Kisah itu ia bagikan ketika menghadiri Kongres I Perhimpunan Alumni Jayapura (Perajaya) Papua Barat di Oriestombay Hotel Manokwari, Sabtu (30/8/2025).
Pria yang akrab disapa Sekda ABT ini merupakan alumni Akademi Pemerintahan Dalam Negeri (APDN) Yoka, Kota Jayapura Papua.
Sebagai sekda maupun senior Perajaya Papua Barat, Ali Baham Temongmere diminta untuk memberika materi dalam kongres tersebut.
Sekda ABT menceritakan, sebelum sampai ke Kota Jayapura ia terlebih dahulu harus menumpangi pesawat jenis twin otter ke Sorong Papua Barat Daya.
Sesampai di Sorong, perjalanan kembali ia lanjutkan dengan menumpangi kapal perintis menuju Kota Jayapura, Papua.

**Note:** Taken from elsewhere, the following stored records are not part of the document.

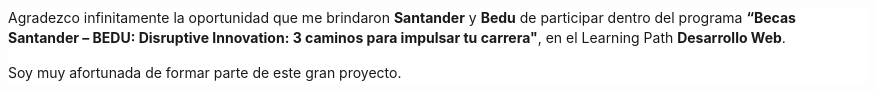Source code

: Agradezco infinitamente la oportunidad que me brindaron **Santander** y **Bedu** de participar dentro del programa __“Becas Santander – BEDU: Disruptive Innovation: 3 caminos para impulsar tu carrera"__, en el Learning Path **Desarrollo Web**.

Soy muy afortunada de formar parte de este gran proyecto. 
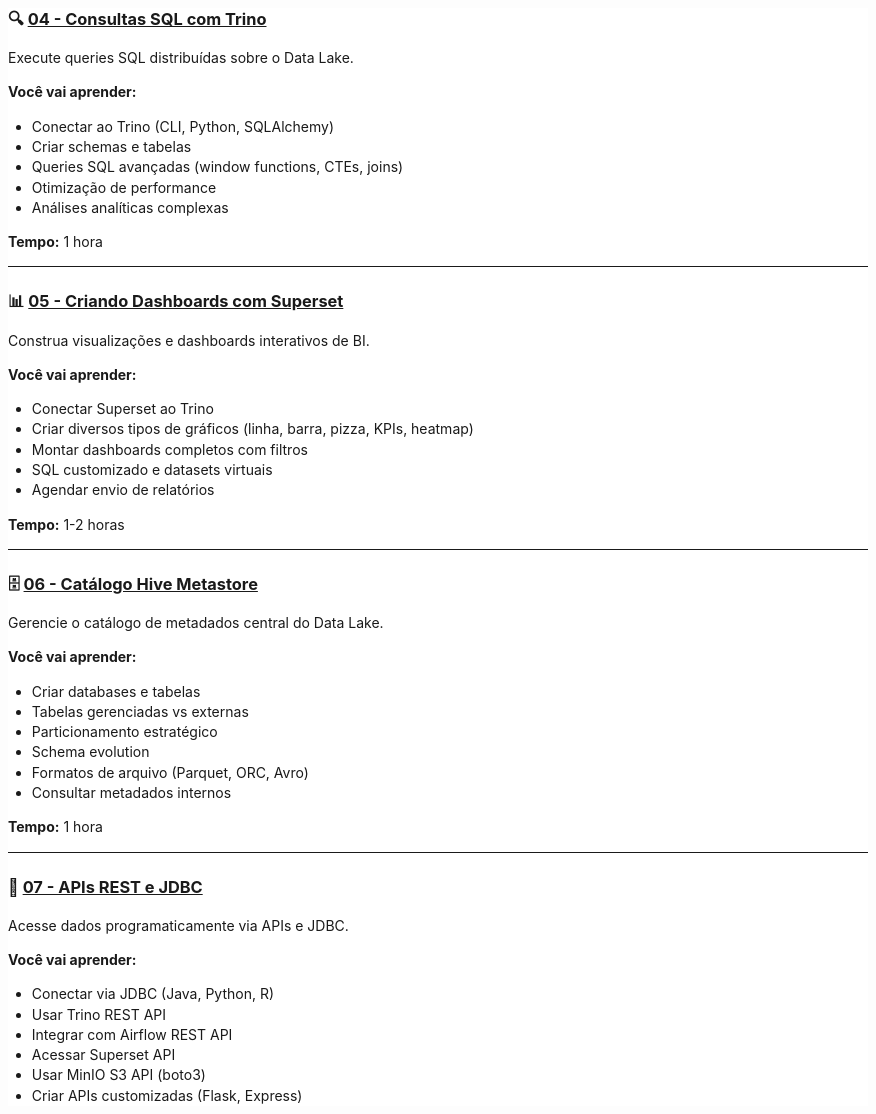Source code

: ### 🔍 [04 - Consultas SQL com Trino](./04-consultas-trino.md)
Execute queries SQL distribuídas sobre o Data Lake.

**Você vai aprender:**
- Conectar ao Trino (CLI, Python, SQLAlchemy)
- Criar schemas e tabelas
- Queries SQL avançadas (window functions, CTEs, joins)
- Otimização de performance
- Análises analíticas complexas

**Tempo:** 1 hora

---

### 📊 [05 - Criando Dashboards com Superset](./05-criando-dashboards-superset.md)
Construa visualizações e dashboards interativos de BI.

**Você vai aprender:**
- Conectar Superset ao Trino
- Criar diversos tipos de gráficos (linha, barra, pizza, KPIs, heatmap)
- Montar dashboards completos com filtros
- SQL customizado e datasets virtuais
- Agendar envio de relatórios

**Tempo:** 1-2 horas

---

### 🗄️ [06 - Catálogo Hive Metastore](./06-catalogo-hive-metastore.md)
Gerencie o catálogo de metadados central do Data Lake.

**Você vai aprender:**
- Criar databases e tabelas
- Tabelas gerenciadas vs externas
- Particionamento estratégico
- Schema evolution
- Formatos de arquivo (Parquet, ORC, Avro)
- Consultar metadados internos

**Tempo:** 1 hora

---

### 🔌 [07 - APIs REST e JDBC](./07-apis-rest-jdbc.md)
Acesse dados programaticamente via APIs e JDBC.

**Você vai aprender:**
- Conectar via JDBC (Java, Python, R)
- Usar Trino REST API
- Integrar com Airflow REST API
- Acessar Superset API
- Usar MinIO S3 API (boto3)
- Criar APIs customizadas (Flask, Express)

Butuh tujuh hari untuk sampai ke Kota Jayapura.
Sebab, kapal perintis yang ia tumpangi singgah terlebih dahulu singgah di beberapa daerah di antaranya, Manokwari, Nabire, Biak, Serui, Sarmi dan terakhir Jayapura.
“Jadi saya masuk APDN itu tahun 1985. Usia saya waktu itu 18 tahun dan baru lulus Sekolah Menengah Atas (SMA),” jelas Sekda ABT.
Ia mengungkapkan, banyak tantangan yang ia hadapi ketika kuliah di Kota Jayapura.
Satu di antaranya ialah titip Kartu Tanda Penduduk (KTP) ketika ingin makan.
“Kami makan titip KTP karena tidak ada uang. Orang tua jauh di kampung,” kata Ali Baham Temongmere.
Selain itu, Sekda ABT menuturkan ketika masuk APDN dirinya bersama teman seangkatannya Derek Ampnir direndam dalam kubangan yang merupakan tempat berendamnya babi.
Kubangan tersebut tepat berada di bawah pohon sagu.
“Kami juga harus push up dan lari 2.700 meter dari Markas Denzipur X Waena ke Kampus APDN Yoka,” tuturnya.
Sekda ABT menegaskan, semua yang ia lakukan ketika kuliah di Jayapura untuk suatu perubahan.
Olehnya itu, ia mengimbau anggota Perajaya Papua Barat untuk menjadi agen perubahan.
“Darimana kita memulai? Dari diri kita sendiri,” ucap Sekda ABT.
Lanjut Sekda ABT, anggota Perajaya Papua Barat juga harus menjaga kebersamaan dalam membangun daerah.
Sebab sambung Sekda ABT, kehidupan masyarakat tak bisa dilepaskan dari sistem pemerintahan, sosial, budaya dan lainnya.